They’re Using Dirt To Power Fuel Cells! Soil-Based Microbial Fuel Cells Offer Nearly Limitless Energy

Mark Landers
By Mark Landers
A microbial fuel cell in soil, generating power. Credit: Bill Yen & Northwestern University

In the quest for sustainable energy solutions, scientists at Northwestern University have made a groundbreaking leap. They’ve developed a compact, novel device, no larger than a paperback book, that burrows into the soil and taps into a virtually inexhaustible energy source – the natural breakdown of organic matter by microbes.

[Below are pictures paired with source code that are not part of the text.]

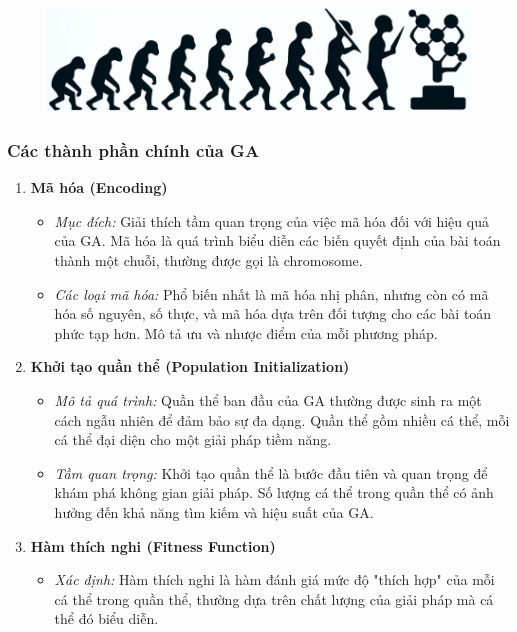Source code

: \documentclass[14pt]{article}
\begin{document}
	\begin{figure}[h]
		\centering
		\includegraphics[width=\textwidth]{./Image/IconGACover.png}
		\label{fig:mylabel}
	\end{figure}

	\subsubsection{Các thành phần chính của GA}
	\begin{enumerate}
		\item \textbf{Mã hóa (Encoding)}
		\begin{itemize}
			\item \textit{Mục đích:} Giải thích tầm quan trọng của việc mã hóa đối với hiệu quả của GA. Mã hóa là quá trình biểu diễn các biến quyết định của bài toán thành một chuỗi, thường được gọi là chromosome.
			\item \textit{Các loại mã hóa:} Phổ biến nhất là mã hóa nhị phân, nhưng còn có mã hóa số nguyên, số thực, và mã hóa dựa trên đối tượng cho các bài toán phức tạp hơn. Mô tả ưu và nhược điểm của mỗi phương pháp.
		\end{itemize}
		\item \textbf{Khởi tạo quần thể (Population Initialization)}
		\begin{itemize}
			\item \textit{Mô tả quá trình:} Quần thể ban đầu của GA thường được sinh ra một cách ngẫu nhiên để đảm bảo sự đa dạng. Quần thể gồm nhiều cá thể, mỗi cá thể đại diện cho một giải pháp tiềm năng.
			\item \textit{Tầm quan trọng:} Khởi tạo quần thể là bước đầu tiên và quan trọng để khám phá không gian giải pháp. Số lượng cá thể trong quần thể có ảnh hưởng đến khả năng tìm kiếm và hiệu suất của GA.
		\end{itemize}
		\item \textbf{Hàm thích nghi (Fitness Function)}
		\begin{itemize}
			\item \textit{Xác định:} Hàm thích nghi là hàm đánh giá mức độ "thích hợp" của mỗi cá thể trong quần thể, thường dựa trên chất lượng của giải pháp mà cá thể đó biểu diễn.

\end{itemize}
\end{enumerate}
\end{document}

Unleashing the Power of Microbes: A Century-Old Concept Reimagined

Microbial fuel cells (MFCs), a concept over a century old, function similarly to batteries, comprising an anode, cathode, and electrolyte. These cells differ significantly, however, in their energy source. They harness power from bacteria that release electrons as they consume soil. The challenge, until now, has been maintaining these cells’ access to essential water and oxygen while submerged in soil.

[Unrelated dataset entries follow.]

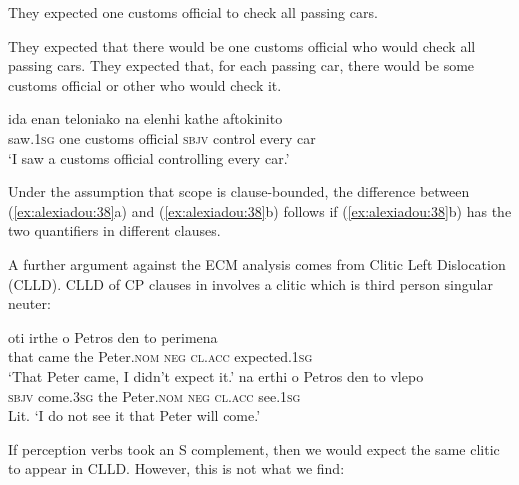 \documentclass[output=paper]{langsci/langscibook}
\begin{document}
\ea%
    \label{ex:alexiadou:38}
    \ea They expected one customs official to check all passing cars.\\
    \begin{xlisti}
    \ex They expected that there would be one customs official who would         check all passing cars.
    \ex They expected that, for each passing car, there would be some           customs official or other who would check it.  
    \end{xlisti}
    \ex 
    \gll ida          enan teloniako            na       elenhi   kathe  aftokinito\\
        saw{}.\textsc{1sg}   one   {customs official}  \textsc{sbjv} control  every  car\\
    \glt ‘I saw a customs official controlling every car.’
    \begin{xlisti}
    \end{xlisti}
    \z
\z

Under the assumption that  scope is clause-bounded, the difference between (\ref{ex:alexiadou:38}a) and (\ref{ex:alexiadou:38}b) follows if (\ref{ex:alexiadou:38}b) has the two quantifiers in different clauses. 

  A further argument against the ECM analysis comes from Clitic Left Dislocation (CLLD). CLLD of CP clauses in  involves a clitic which is third person singular neuter:

\ea%
    \label{ex:alexiadou:39}
    \ea
    \gll oti   irthe   o     Petros      den  to       perimena\\
          that  came the  Peter.\textsc{nom}  \textsc{neg}  \textsc{cl.acc} expected{}.\textsc{1sg}\\
    \glt ‘That Peter came, I didn't expect it.’
    \ex
    \gll na    erthi         o   Petros       den   to      vlepo\\
         \textsc{sbjv} come{}.\textsc{3sg} the Peter.\textsc{nom}  \textsc{neg}  \textsc{cl.acc} see{}.\textsc{1sg}\\
    \glt Lit. ‘I do not see it that Peter will come.’
    \z
\z    
 
If perception verbs took an S complement, then we would expect the same clitic to appear in CLLD. However, this is not what we find:
\end{document}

Bill Yen, a Northwestern University alumnus and project lead, sheds light on this dilemma: “Although MFCs have existed as a concept for more than a century, their unreliable performance and low output power have stymied efforts to make practical use of them, especially in low-moisture conditions.”

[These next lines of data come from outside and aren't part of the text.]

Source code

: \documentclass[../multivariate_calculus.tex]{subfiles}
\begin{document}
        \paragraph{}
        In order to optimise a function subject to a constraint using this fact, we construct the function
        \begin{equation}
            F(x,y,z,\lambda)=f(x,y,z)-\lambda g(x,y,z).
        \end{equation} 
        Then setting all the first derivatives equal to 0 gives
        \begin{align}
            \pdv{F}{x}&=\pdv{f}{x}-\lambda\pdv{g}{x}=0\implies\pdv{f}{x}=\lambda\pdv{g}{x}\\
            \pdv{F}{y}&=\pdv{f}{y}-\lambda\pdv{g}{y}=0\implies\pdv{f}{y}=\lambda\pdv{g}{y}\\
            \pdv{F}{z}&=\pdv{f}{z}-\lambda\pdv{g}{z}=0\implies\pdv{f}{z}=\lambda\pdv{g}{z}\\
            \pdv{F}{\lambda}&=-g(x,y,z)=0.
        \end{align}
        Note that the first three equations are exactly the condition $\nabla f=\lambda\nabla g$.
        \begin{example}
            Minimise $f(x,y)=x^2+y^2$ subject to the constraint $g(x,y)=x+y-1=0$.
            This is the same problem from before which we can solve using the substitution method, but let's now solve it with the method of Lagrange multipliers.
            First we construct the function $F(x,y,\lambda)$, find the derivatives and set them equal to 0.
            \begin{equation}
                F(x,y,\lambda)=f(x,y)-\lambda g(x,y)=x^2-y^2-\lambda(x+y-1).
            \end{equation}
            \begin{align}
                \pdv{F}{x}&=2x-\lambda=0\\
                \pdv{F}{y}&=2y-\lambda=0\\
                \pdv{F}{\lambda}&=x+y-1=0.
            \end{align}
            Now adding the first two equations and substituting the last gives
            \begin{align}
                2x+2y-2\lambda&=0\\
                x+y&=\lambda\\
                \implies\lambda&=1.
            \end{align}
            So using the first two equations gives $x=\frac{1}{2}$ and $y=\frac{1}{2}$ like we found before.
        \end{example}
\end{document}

Project lead, Bill Yen, testing the microbial fuel tests in the lab. Source: Bill Yen

A Novel Design for Optimal Performance

To overcome these hurdles, the team engineered several innovative designs, ultimately succeeding with a cartridge-like structure, vertically mounted on a horizontal disc. This configuration ensures the disc-shaped carbon felt anode remains buried deep in the soil, optimizing electron capture as microbes digest dirt.

The simplified design places a disc-shaped anode at the bottom, and a vertically-oriented anode poking up towards the surface and with parts that can be bought almost anywhere. Credit: Bill Yen

Above the anode, the conductive metal cathode stands vertically. Its clever placement allows the lower part to access deep soil moisture while the upper part remains level with the surface. A key feature is an air gap running the length of the electrode, ensuring continuous oxygen access. A protective cap prevents soil and debris from obstructing the cathode’s oxygen supply. Part of the cathode is also treated with waterproofing material, allowing functionality even during floods.

Consistent Power Across Diverse Conditions

In various tests, this design consistently performed well, generating power in conditions ranging from underwater to soils with as little as 41% water content. Remarkably, it produced about 68 times more power than needed for its internal moisture and touch detection systems, along with transmitting data to a base station.

While the power output isn’t sufficient for high-energy applications like cars or smartphones, it’s ideal for small, long-term sensors. As Yen emphasizes, “We need to find alternatives that can provide low amounts of energy to power a decentralized network of devices. As long as there is organic carbon in the soil for the microbes to break down, the fuel cell can potentially last forever.”

Clean (left) and dirty microbial fuel cells, with the disc-shaped anode at the bottom removed. Credit: Bill Yen

The Future of Agriculture: Precision Monitoring with Soil Sensors

These soil-based sensors offer enormous potential for precision agriculture. Farmers can deploy them to monitor soil conditions like moisture, nutrient levels, and contaminants. This network of sensors could provide valuable, long-term data for years, even decades, aiding in more efficient and sustainable farming practices.

A Blueprint for Widespread Adoption

The most exciting aspect of this innovation is its accessibility. 

All components of this microbial fuel cell can be sourced from a standard hardware store, eliminating major supply chain or material hurdles for commercialization.